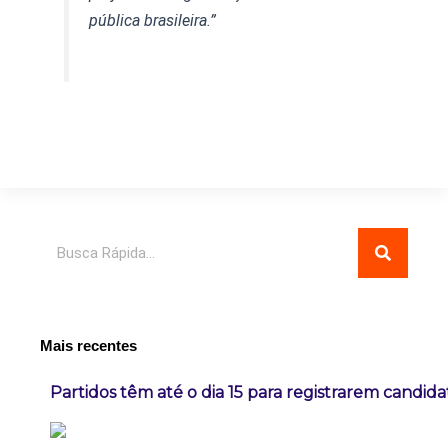
pública brasileira.”
Pesquisar
Mais recentes
Partidos têm até o dia 15 para registrarem candida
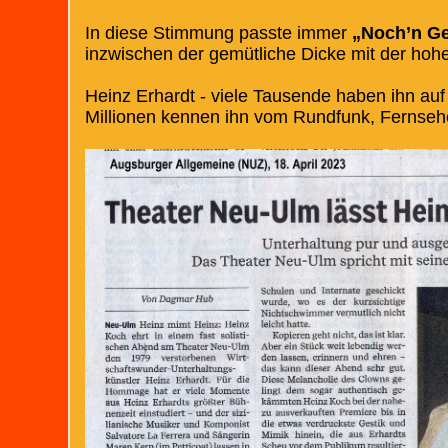
In diese Stimmung passte immer
„Noch’n Ge
inzwischen der gemütliche Dicke mit der hoh
Heinz Erhardt - viele Tausende haben ihn auf
Millionen kennen ihn vom Rundfunk, Fernseh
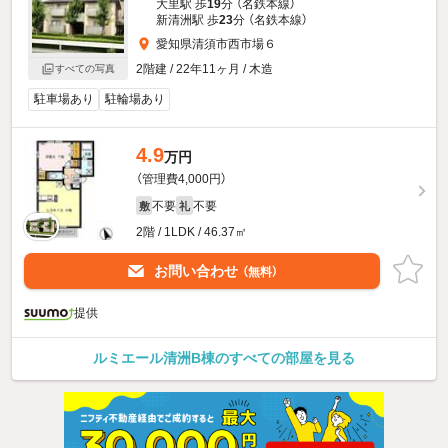
大里駅 歩
19
分 （名鉄本線）
新清洲駅 歩
23
分 （名鉄本線）
愛知県清須市西市場６
2階建 / 22年11ヶ月 / 木造
すべての写真
駐車場あり
駐輪場あり
4.9
万円
（管理費4,000円）
不要
不要
敷
礼
2階 / 1LDK / 46.37㎡
お問い合わせ
（無料）
提供
ルミエール清洲B棟のすべての部屋を見る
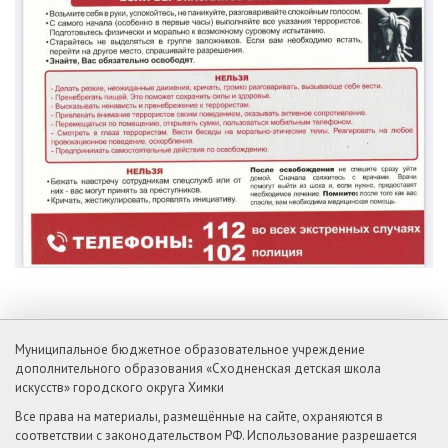
Муниципальное бюджетное образовательное учреждение
дополнительного образования «Сходненская детская школа
искусств» городского округа Химки
Все права на материалы, размещённые на сайте, охраняются в
соответствии с законодательством РФ. Использование разрешается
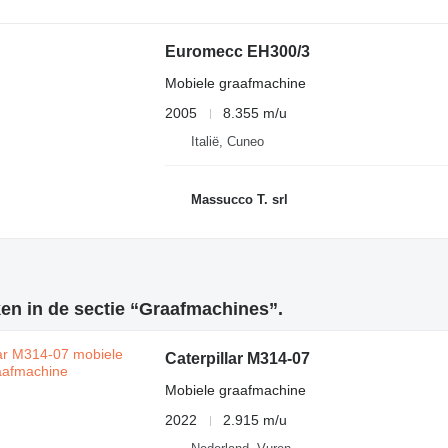
Euromecc EH300/3
Mobiele graafmachine
2005
8.355 m/u
Italië, Cuneo
Massucco T. srl
en in de sectie “Graafmachines”.
Caterpillar M314-07
Mobiele graafmachine
2022
2.915 m/u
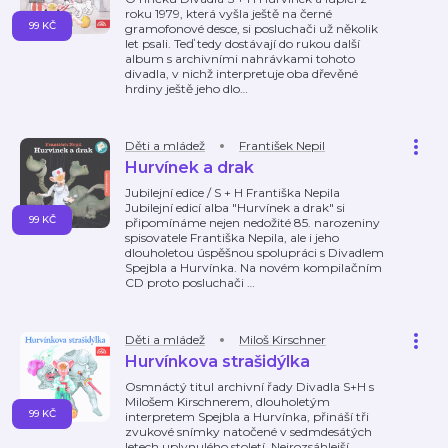
roku 1979, která vyšla ještě na černé
99 KČ
gramofonové desce, si posluchači už několik
let psali. Teď tedy dostávají do rukou další
album s archivními nahrávkami tohoto
divadla, v nichž interpretuje oba dřevěné
hrdiny ještě jeho dlo
…
Děti a mládež
František Nepil
Hurvínek a drak
Jubilejní edice / S + H Františka Nepila
Jubilejní edicí alba "Hurvínek a drak" si
99 KČ
připomínáme nejen nedožité 85. narozeniny
spisovatele Františka Nepila, ale i jeho
dlouholetou úspěšnou spolupráci s Divadlem
Spejbla a Hurvínka. Na novém kompilačním
CD proto posluchači
…
Děti a mládež
Miloš Kirschner
Hurvínkova strašidýlka
Osmnáctý titul archivní řady Divadla S+H s
Milošem Kirschnerem, dlouholetým
99 KČ
interpretem Spejbla a Hurvínka, přináší tři
zvukové snímky natočené v sedmdesátých
letech uplynulého století. Nejrozsáhlejší,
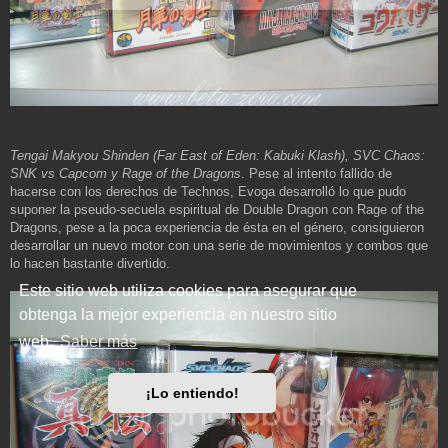
Tengai Makyou Shinden (Far East of Eden: Kabuki Klash), SVC Chaos:
SNK vs Capcom y Rage of the Dragons
. Pese al intento fallido de
hacerse con los derechos de Technos, Evoga desarrolló lo que pudo
suponer la pseudo-secuela espiritual de Double Dragon con Rage of the
Dragons, pese a la poca experiencia de ésta en el género, consiguieron
desarrollar un nuevo motor con una serie de movimientos y combos que
lo hacen bastante divertido.
Este sitio web utiliza cookies para asegurar que
obtenga la mejor experiencia en nuestro sitio
web.
Saber más
¡Lo entiendo!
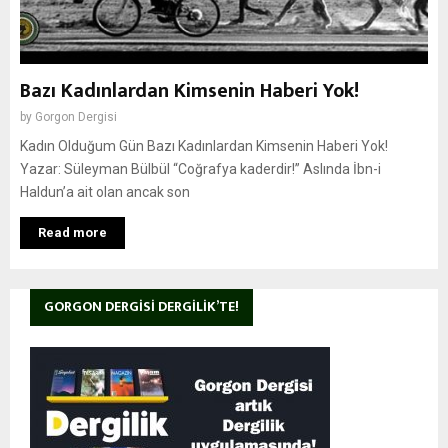
Bazı Kadınlardan Kimsenin Haberi Yok!
by
Gorgon Dergisi
Kadın Olduğum Gün Bazı Kadınlardan Kimsenin Haberi Yok!
Yazar: Süleyman Bülbül “Coğrafya kaderdir!” Aslında İbn-i
Haldun’a ait olan ancak son
Read more
GORGON DERGISI DERGILIK’TE!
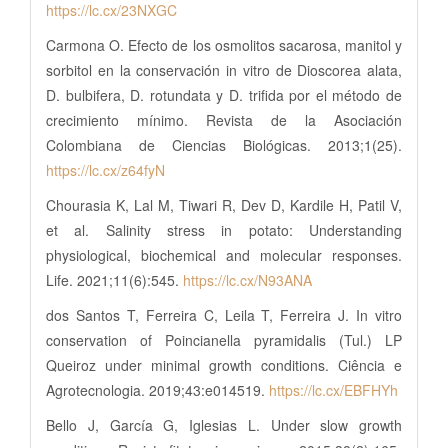
https://lc.cx/23NXGC
Carmona O. Efecto de los osmolitos sacarosa, manitol y
sorbitol en la conservación in vitro de Dioscorea alata,
D. bulbifera, D. rotundata y D. trifida por el método de
crecimiento mínimo. Revista de la Asociación
Colombiana de Ciencias Biológicas. 2013;1(25).
https://lc.cx/z64fyN
Chourasia K, Lal M, Tiwari R, Dev D, Kardile H, Patil V,
et al. Salinity stress in potato: Understanding
physiological, biochemical and molecular responses.
Life. 2021;11(6):545.
https://lc.cx/N93ANA
dos Santos T, Ferreira C, Leila T, Ferreira J. In vitro
conservation of Poincianella pyramidalis (Tul.) LP
Queiroz under minimal growth conditions. Ciência e
Agrotecnologia. 2019;43:e014519.
https://lc.cx/EBFHYh
Bello J, García G, Iglesias L. Under slow growth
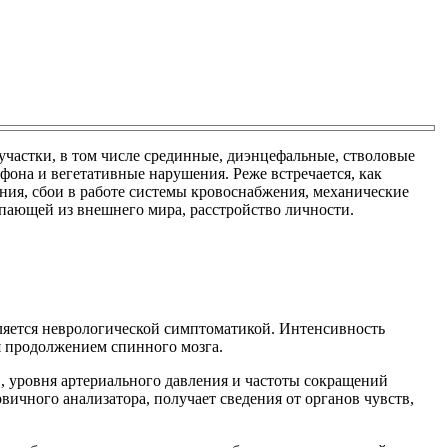
частки, в том числе срединные, диэнцефальные, стволовые
она и вегетативные нарушения. Реже встречается, как
ния, сбои в работе системы кровоснабжения, механические
упающей из внешнего мира, расстройство личности.
ляется неврологической симптоматикой. Интенсивность
я продолжением спинного мозга.
, уровня артериального давления и частоты сокращений
ичного анализатора, получает сведения от органов чувств,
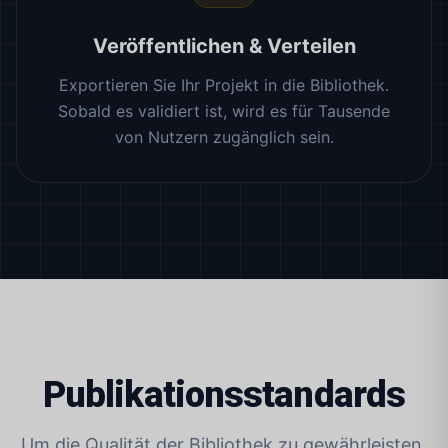
Veröffentlichen & Verteilen
Exportieren Sie Ihr Projekt in die Bibliothek.
Sobald es validiert ist, wird es für Tausende
von Nutzern zugänglich sein.
Publikationsstandards
Um die Qualität der Bibliothek zu gewährleisten,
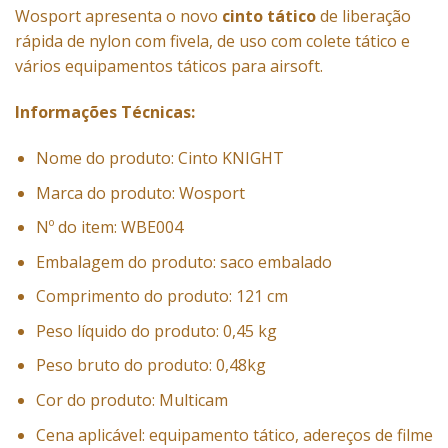
Wosport apresenta o novo
cinto tático
de liberação
rápida de nylon com fivela, de uso com colete tático e
vários equipamentos táticos para airsoft.
Informações Técnicas:
Nome do produto: Cinto KNIGHT
Marca do produto: Wosport
Nº do item: WBE004
Embalagem do produto: saco embalado
Comprimento do produto: 121 cm
Peso líquido do produto: 0,45 kg
Peso bruto do produto: 0,48kg
Cor do produto: Multicam
Cena aplicável: equipamento tático, adereços de filme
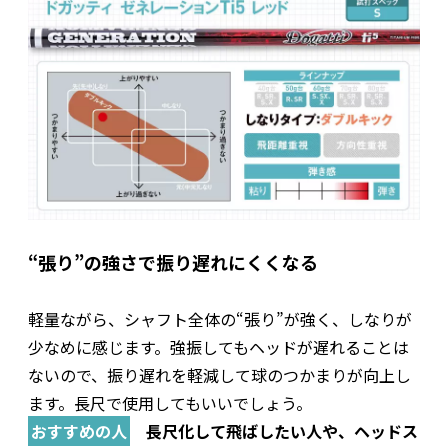
“張り”の強さで振り遅れにくくなる
軽量ながら、シャフト全体の“張り”が強く、しなりが
少なめに感じます。強振してもヘッドが遅れることは
ないので、振り遅れを軽減して球のつかまりが向上し
ます。長尺で使用してもいいでしょう。
おすすめの人
長尺化して飛ばしたい人や、ヘッドス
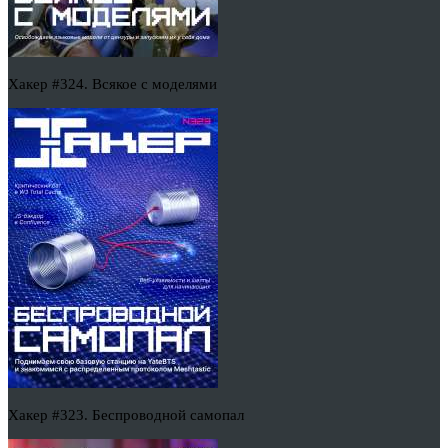
Хакер #324. Всякое с моделями
Хакер #323. Беспроводной самопал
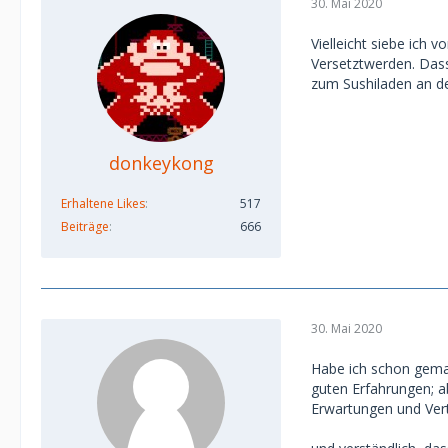
30. Mai 2020
Vielleicht siebe ich v
Versetztwerden. Dass
zum Sushiladen an d
donkeykong
Erhaltene Likes
517
Beiträge
666
30. Mai 2020
Habe ich schon gemac
guten Erfahrungen; a
Erwartungen und Vert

→ **WHAT THIS TASK INVOLVES**
Set out every line of text in the listing above as a Markdown table with the columns Row and Line, numbering the rows in order and skipping blank lines. Leave the pictures out of the table.

→ **ANSWER TO THIS TASK**
| Row | Line |
|---|---|
| 1 | pública brasileira.” |
| 2 | Pesquisar |
| 3 | Mais recentes |
| 4 | Partidos têm até o dia 15 para registrarem candida |
| 5 | In diese Stimmung passte immer |
| 6 | „Noch’n Ge |
| 7 | inzwischen der gemütliche Dicke mit der hoh |
| 8 | Heinz Erhardt - viele Tausende haben ihn auf |
| 9 | Millionen kennen ihn vom Rundfunk, Fernseh |
| 10 | 大里駅 歩 |
| 11 | 19 |
| 12 | 分 （名鉄本線） |
| 13 | 新清洲駅 歩 |
| 14 | 23 |
| 15 | 分 （名鉄本線） |
| 16 | 愛知県清須市西市場６ |
| 17 | 2階建 / 22年11ヶ月 / 木造 |
| 18 | すべての写真 |
| 19 | 駐車場あり |
| 20 | 駐輪場あり |
| 21 | 4.9 |
| 22 | 万円 |
| 23 | （管理費4,000円） |
| 24 | 不要 |
| 25 | 不要 |
| 26 | 敷 |
| 27 | 礼 |
| 28 | 2階 / 1LDK / 46.37㎡ |
| 29 | お問い合わせ |
| 30 | （無料） |
| 31 | 提供 |
| 32 | ルミエール清洲B棟のすべての部屋を見る |
| 33 | Муниципальное бюджетное образовательное учреждение |
| 34 | дополнительного образования «Сходненская детская школа |
| 35 | искусств» городского округа Химки |
| 36 | Все права на материалы, размещённые на сайте, охраняются в |
| 37 | соответствии с законодательством РФ. Использование разрешается |
| 38 | Euromecc EH300/3 |
| 39 | Mobiele graafmachine |
| 40 | 2005 |
| 41 | 8.355 m/u |
| 42 | Italië, Cuneo |
| 43 | Massucco T. srl |
| 44 | en in de sectie “Graafmachines”. |
| 45 | Caterpillar M314-07 |
| 46 | Mobiele graafmachine |
| 47 | 2022 |
| 48 | 2.915 m/u |
| 49 | roku 1979, která vyšla ještě na černé |
| 50 | 99 KČ |
| 51 | gramofonové desce, si posluchači už několik |
| 52 | let psali. Teď tedy dostávají do rukou další |
| 53 | album s archivními nahrávkami tohoto |
| 54 | divadla, v nichž interpretuje oba dřevěné |
| 55 | hrdiny ještě jeho dlo |
| 56 | … |
| 57 | Děti a mládež |
| 58 | František Nepil |
| 59 | Hurvínek a drak |
| 60 | Jubilejní edice / S + H Františka Nepila |
| 61 | Jubilejní edicí alba "Hurvínek a drak" si |
| 62 | 99 KČ |
| 63 | připomínáme nejen nedožité 85. narozeniny |
| 64 | spisovatele Františka Nepila, ale i jeho |
| 65 | dlouholetou úspěšnou spolupráci s Divadlem |
| 66 | Spejbla a Hurvínka. Na novém kompilačním |
| 67 | CD proto posluchači |
| 68 | … |
| 69 | Děti a mládež |
| 70 | Miloš Kirschner |
| 71 | Hurvínkova strašidýlka |
| 72 | Osmnáctý titul archivní řady Divadla S+H s |
| 73 | Milošem Kirschnerem, dlouholetým |
| 74 | 99 KČ |
| 75 | interpretem Spejbla a Hurvínka, přináší tři |
| 76 | zvukové snímky natočené v sedmdesátých |
| 77 | letech uplynulého století. Nejrozsáhlejší, |
| 78 | Tengai Makyou Shinden (Far East of Eden: Kabuki Klash), SVC Chaos: |
| 79 | SNK vs Capcom y Rage of the Dragons |
| 80 | . Pese al intento fallido de |
| 81 | hacerse con los derechos de Technos, Evoga desarrolló lo que pudo |
| 82 | suponer la pseudo-secuela espiritual de Double Dragon con Rage of the |
| 83 | Dragons, pese a la poca experiencia de ésta en el género, consiguieron |
| 84 | desarrollar un nuevo motor con una serie de movimientos y combos que |
| 85 | lo hacen bastante divertido. |
| 86 | Este sitio web utiliza cookies para asegurar que |
| 87 | obtenga la mejor experiencia en nuestro sitio |
| 88 | web. |
| 89 | Saber más |
| 90 | ¡Lo entiendo! |
| 91 | Bazı Kadınlardan Kimsenin Haberi Yok! |
| 92 | by |
| 93 | Gorgon Dergisi |
| 94 | Kadın Olduğum Gün Bazı Kadınlardan Kimsenin Haberi Yok! |
| 95 | Yazar: Süleyman Bülbül “Coğrafya kaderdir!” Aslında İbn-i |
| 96 | Haldun’a ait olan ancak son |
| 97 | Read more |
| 98 | GORGON DERGISI DERGILIK’TE! |
| 99 | https://lc.cx/23NXGC |
| 100 | Carmona O. Efecto de los osmolitos sacarosa, manitol y |
| 101 | sorbitol en la conservación in vitro de Dioscorea alata, |
| 102 | D. bulbifera, D. rotundata y D. trifida por el método de |
| 103 | crecimiento mínimo. Revista de la Asociación |
| 104 | Colombiana de Ciencias Biológicas. 2013;1(25). |
| 105 | https://lc.cx/z64fyN |
| 106 | Chourasia K, Lal M, Tiwari R, Dev D, Kardile H, Patil V, |
| 107 | et al. Salinity stress in potato: Understanding |
| 108 | physiological, biochemical and molecular responses. |
| 109 | Life. 2021;11(6):545. |
| 110 | https://lc.cx/N93ANA |
| 111 | dos Santos T, Ferreira C, Leila T, Ferreira J. In vitro |
| 112 | conservation of Poincianella pyramidalis (Tul.) LP |
| 113 | Queiroz under minimal growth conditions. Ciência e |
| 114 | Agrotecnologia. 2019;43:e014519. |
| 115 | https://lc.cx/EBFHYh |
| 116 | Bello J, García G, Iglesias L. Under slow growth |
| 117 | частки, в том числе срединные, диэнцефальные, стволовые |
| 118 | она и вегетативные нарушения. Реже встречается, как |
| 119 | ния, сбои в работе системы кровоснабжения, механические |
| 120 | упающей из внешнего мира, расстройство личности. |
| 121 | ляется неврологической симптоматикой. Интенсивность |
| 122 | я продолжением спинного мозга. |
| 123 | , уровня артериального давления и частоты сокращений |
| 124 | ичного анализатора, получает сведения от органов чувств, |
| 125 | Veröffentlichen & Verteilen |
| 126 | Exportieren Sie Ihr Projekt in die Bibliothek. |
| 127 | Sobald es validiert ist, wird es für Tausende |
| 128 | von Nutzern zugänglich sein. |
| 129 | Publikationsstandards |
| 130 | Um die Qualität der Bibliothek zu gewährleisten, |
| 131 | Wosport apresenta o novo |
| 132 | cinto tático |
| 133 | de liberação |
| 134 | rápida de nylon com fivela, de uso com colete tático e |
| 135 | vários equipamentos táticos para airsoft. |
| 136 | Informações Técnicas: |
| 137 | Nome do produto: Cinto KNIGHT |
| 138 | Marca do produto: Wosport |
| 139 | Nº do item: WBE004 |
| 140 | Embalagem do produto: saco embalado |
| 141 | Comprimento do produto: 121 cm |
| 142 | Peso líquido do produto: 0,45 kg |
| 143 | Peso bruto do produto: 0,48kg |
| 144 | Cor do produto: Multicam |
| 145 | Cena aplicável: equipamento tático, adereços de filme |
| 146 | “張り”の強さで振り遅れにくくなる |
| 147 | 軽量ながら、シャフト全体の“張り”が強く、しなりが |
| 148 | 少なめに感じます。強振してもヘッドが遅れることは |
| 149 | ないので、振り遅れを軽減して球のつかまりが向上し |
| 150 | ます。長尺で使用してもいいでしょう。 |
| 151 | おすすめの人 |
| 152 | 長尺化して飛ばしたい人や、ヘッドス |
| 153 | Хакер #324. Всякое с моделями |
| 154 | Хакер #323. Беспроводной самопал |
| 155 | 30. Mai 2020 |
| 156 | Vielleicht siebe ich v |
| 157 | Versetztwerden. Dass |
| 158 | zum Sushiladen an d |
| 159 | donkeykong |
| 160 | Erhaltene Likes |
| 161 | 517 |
| 162 | Beiträge |
| 163 | 666 |
| 164 | 30. Mai 2020 |
| 165 | Habe ich schon gemac |
| 166 | guten Erfahrungen; a |
| 167 | Erwartungen und Vert |